### [Excerpted passage]
== == ==

M07C05: Functional Logging & Tracing – Logs as Data (Monoidal Accumulation with Writer)¶

Module 07 – Main Track Core

Main track: Cores 1, 3–10 (Ports & Adapters + Capability Protocols → Production).
This is a required core. Every production FuncPipe core uses Writer-based logging.

Progression Note¶

Module 7 takes the lawful containers and pipelines from Module 6 and puts all effects behind explicit boundaries.

Module	Focus	Key Outcomes
6	Monadic Flows as Composable Pipelines	Lawful `and_then`, Reader/State/Writer patterns, error-typed flows
7	Effect Boundaries & Resource Safety	Ports & adapters, capability protocols, resource-safe IO, idempotency
8	Async / Concurrent Pipelines	Backpressure, timeouts, resumability, fairness (built on 6–7)

Core question
How do you treat logging and tracing as pure data accumulation using the Writer monad and monoidal logs, enabling side-effect-free instrumentation in cores while deferring all output to shells?

What you now have after M07C01–M07C04 + this core - Pure domain core
- Zero direct I/O in domain code
- All I/O behind swappable ports
- Effectful operations described as pure data (IOPlan)
- Typed capability protocols for every common effect
- Reliable resource cleanup
- Pure, composable, testable logging via Writer – logs are data, never side effects in cores

What the rest of Module 7 adds - Idempotent effect design
- Transaction/session patterns
- Incremental migration playbook
- Production story: CI, golden tests, shadow traffic

You are now four steps away from a complete production-grade functional architecture.

== == ==

(Stored records)
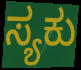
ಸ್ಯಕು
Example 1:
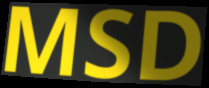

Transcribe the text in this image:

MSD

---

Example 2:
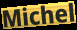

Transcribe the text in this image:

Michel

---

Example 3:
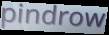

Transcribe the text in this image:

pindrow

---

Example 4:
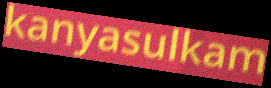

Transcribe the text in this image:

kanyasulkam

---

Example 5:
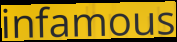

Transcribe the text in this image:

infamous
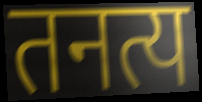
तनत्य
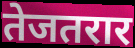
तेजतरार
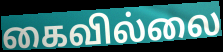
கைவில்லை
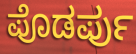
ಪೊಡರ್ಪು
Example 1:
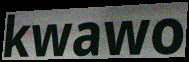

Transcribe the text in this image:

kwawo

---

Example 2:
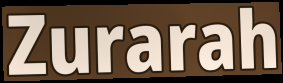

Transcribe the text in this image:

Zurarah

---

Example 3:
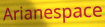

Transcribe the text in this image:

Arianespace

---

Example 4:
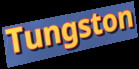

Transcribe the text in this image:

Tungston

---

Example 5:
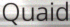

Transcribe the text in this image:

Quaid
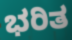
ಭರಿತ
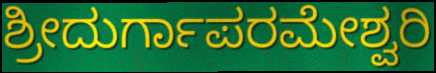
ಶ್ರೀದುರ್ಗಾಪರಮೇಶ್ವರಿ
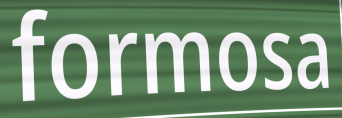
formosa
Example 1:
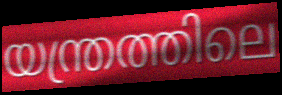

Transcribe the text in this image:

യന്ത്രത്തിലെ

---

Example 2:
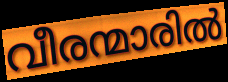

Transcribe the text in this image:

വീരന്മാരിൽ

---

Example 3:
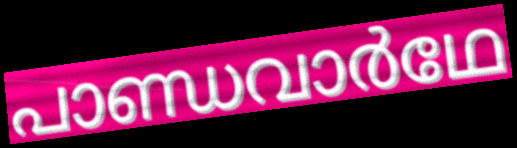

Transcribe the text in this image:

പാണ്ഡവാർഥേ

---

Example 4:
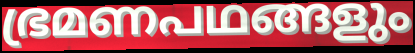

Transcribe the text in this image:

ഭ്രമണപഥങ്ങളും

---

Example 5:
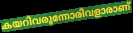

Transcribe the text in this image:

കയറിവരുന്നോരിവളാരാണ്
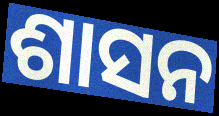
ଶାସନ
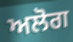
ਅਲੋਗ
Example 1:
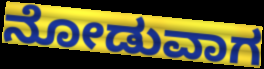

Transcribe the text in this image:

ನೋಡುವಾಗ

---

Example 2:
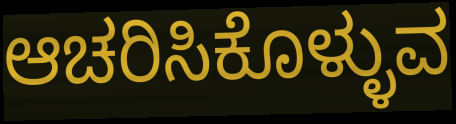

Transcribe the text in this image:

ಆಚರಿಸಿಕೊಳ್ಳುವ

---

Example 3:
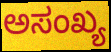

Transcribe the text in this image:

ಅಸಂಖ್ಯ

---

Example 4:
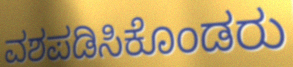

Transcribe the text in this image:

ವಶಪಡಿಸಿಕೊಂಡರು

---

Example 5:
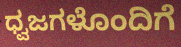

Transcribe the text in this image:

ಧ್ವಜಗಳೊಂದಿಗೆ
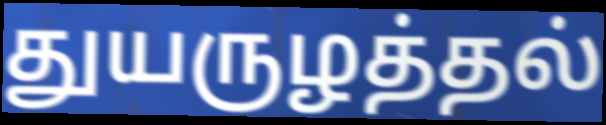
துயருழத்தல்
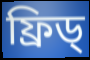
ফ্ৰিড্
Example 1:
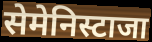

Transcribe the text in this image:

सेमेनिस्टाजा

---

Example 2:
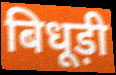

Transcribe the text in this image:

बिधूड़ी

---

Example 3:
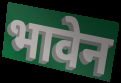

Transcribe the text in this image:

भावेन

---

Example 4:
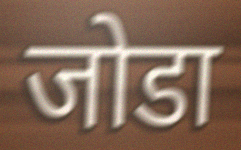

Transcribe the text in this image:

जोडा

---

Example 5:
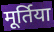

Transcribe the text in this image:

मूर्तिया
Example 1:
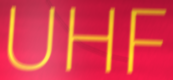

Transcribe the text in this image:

== == ==

### [Actions to take]
[a] Reproduce from the functional logging page everything from "Module 7 takes" down to "pure data (IOPlan)".
[b] According to the functional logging page, what kind of logging does every production FuncPipe core use?
The records stand apart from the functional logging page and are independent material.

### [Answers for the exercise]
[a]
Module 7 takes the lawful containers and pipelines from Module 6 and puts all effects behind explicit boundaries.

Module	Focus	Key Outcomes
6	Monadic Flows as Composable Pipelines	Lawful `and_then`, Reader/State/Writer patterns, error-typed flows
7	Effect Boundaries & Resource Safety	Ports & adapters, capability protocols, resource-safe IO, idempotency
8	Async / Concurrent Pipelines	Backpressure, timeouts, resumability, fairness (built on 6–7)

Core question
How do you treat logging and tracing as pure data accumulation using the Writer monad and monoidal logs, enabling side-effect-free instrumentation in cores while deferring all output to shells?

What you now have after M07C01–M07C04 + this core - Pure domain core
- Zero direct I/O in domain code
- All I/O behind swappable ports
- Effectful operations described as pure data (IOPlan)

[b] Writer-based logging.